Cert-manager: Post https://cert-manager-webhook.cert-manager.svc:443/convert?timeout=30s: service "cert-manager-webhook" not found

Created on 26 Mar 2020 · 33Comments · Source: jetstack/cert-manager

Describe the bug:

I installed cert-manager in the kube-system namespace with this command helm install cert-manager jetstack/cert-manager --namespace kube-system -f values.yaml --wait and everything seemed fine. During the installation of Prometheus on the same cluster, I had problems in generating certificates for alert-manager inputs.

Here is the error I found in the cert-manager logs.

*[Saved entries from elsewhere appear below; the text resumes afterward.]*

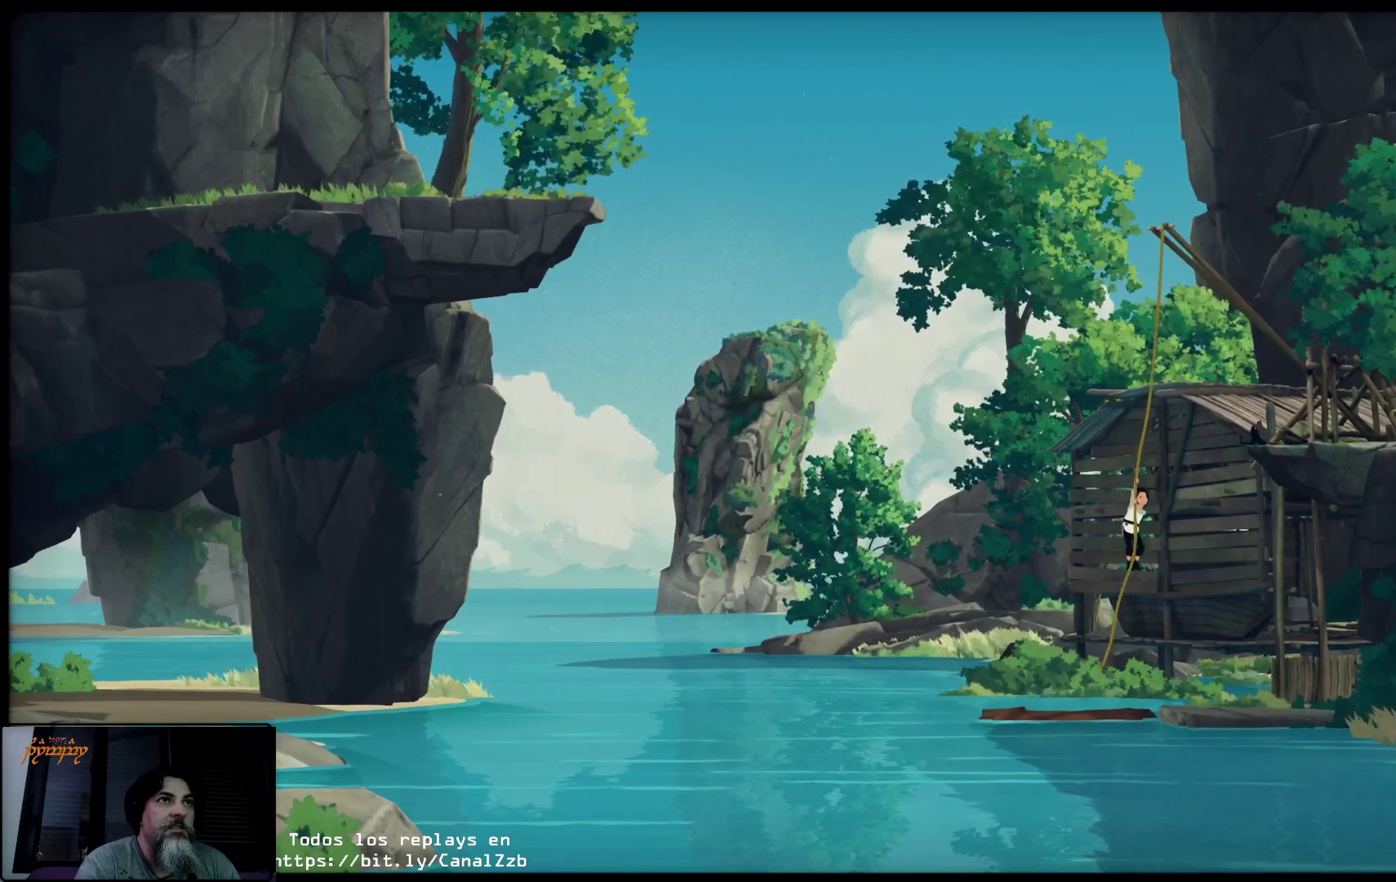
{"buttons": [], "left_stick": "up", "right_stick": "center", "events": []}
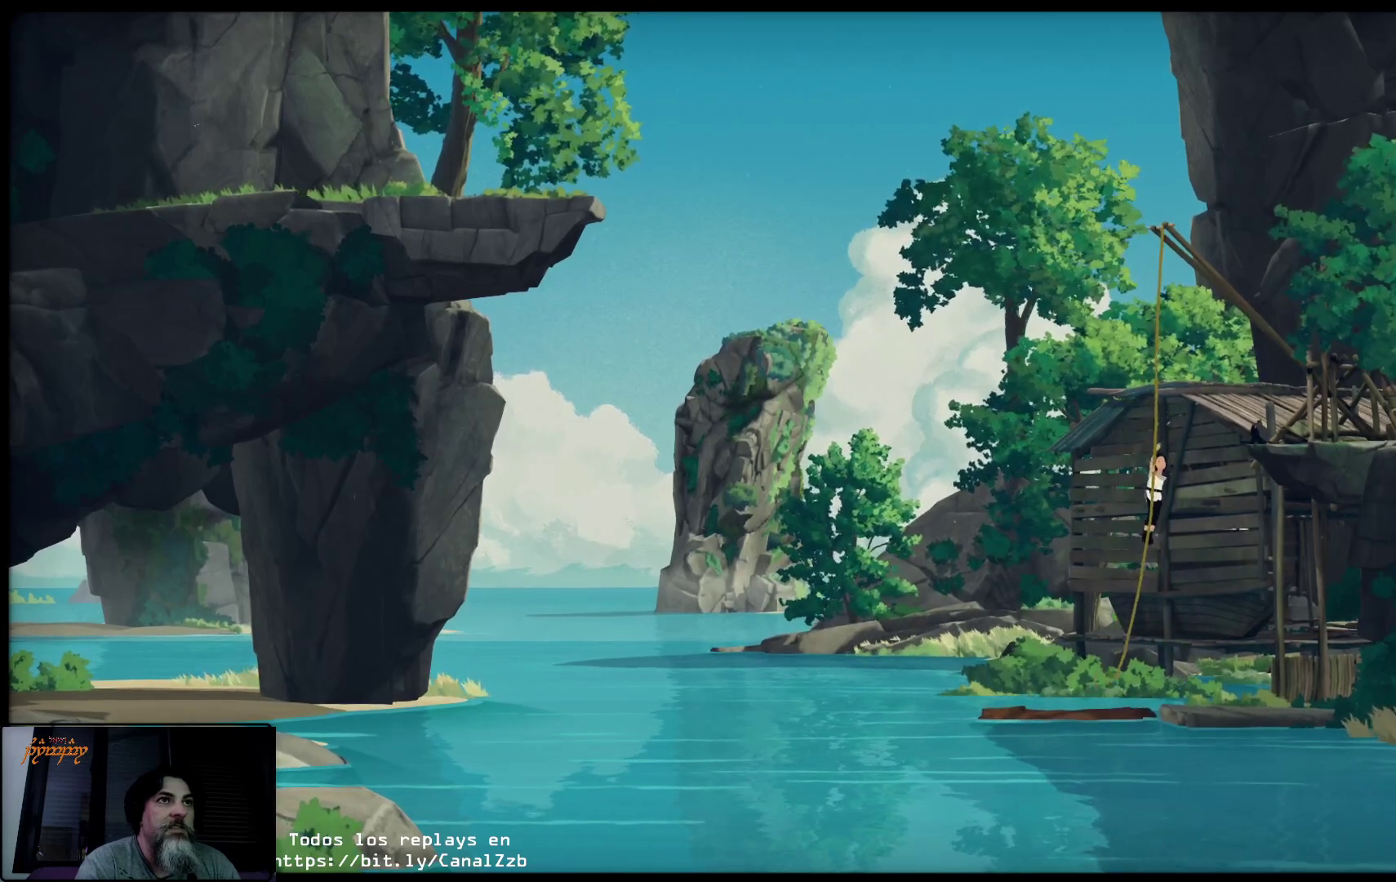
{"buttons": [], "left_stick": "up-right", "right_stick": "center", "events": [[217, "left_stick", "up-right"]]}
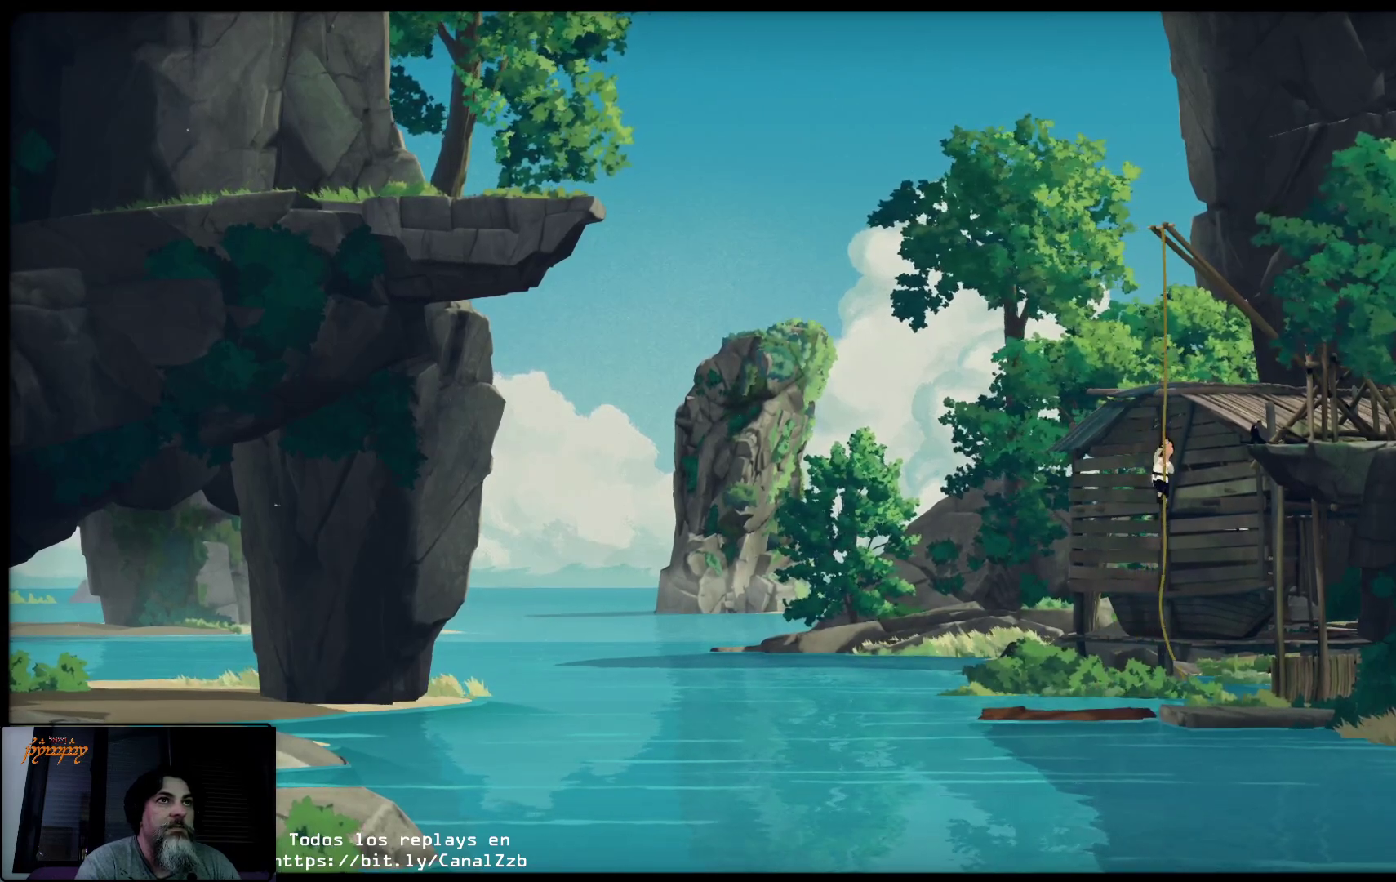
{"buttons": [], "left_stick": "up-right", "right_stick": "center", "events": []}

I only changed the alertmanager domain for security.

kubectl get certificates le-prometheus-alertmanager-tls -o json Error from server: conversion webhook for &{map[apiVersion:cert-manager.io/v1alpha2 kind:Certificate metadata:map[creationTimestamp:2020-03-25T16:18:11Z generation:1 labels:map[app:prometheus chart:prometheus-11.0.3 component:alertmanager heritage:Helm release:prometheus] name:le-prometheus-alertmanager-tls namespace:kube-system ownerReferences:[map[apiVersion:extensions/v1beta1 blockOwnerDeletion:true controller:true kind:Ingress name:prometheus-alertmanager uid:a225d045-1e39-4238-9352-06af00638c87]] uid:e73287ca-6db4-4e74-8e93-675eebfc8dcb] spec:map[dnsNames:[alertmanager.example.com] issuerRef:map[group:cert-manager.io kind:ClusterIssuer name:letsencrypt-production] secretName:le-prometheus-alertmanager-tls] status:map[conditions:[map[lastTransitionTime:2020-03-25T16:18:12Z message:Waiting for CertificateRequest "le-prometheus-alertmanager-tls-1268665689" to complete reason:InProgress status:False type:Ready]]]]} failed: Post https://cert-manager-webhook.cert-manager.svc:443/convert?timeout=30s: service "cert-manager-webhook" not found

From what I understand the problem is that the cert-manager tries to connect to webhook in the default namespace (cert-manager) instead of the one in which it was installed (kube-system).

Expected behavior:
I expect cert-manager to call the webhook in the correct namespace.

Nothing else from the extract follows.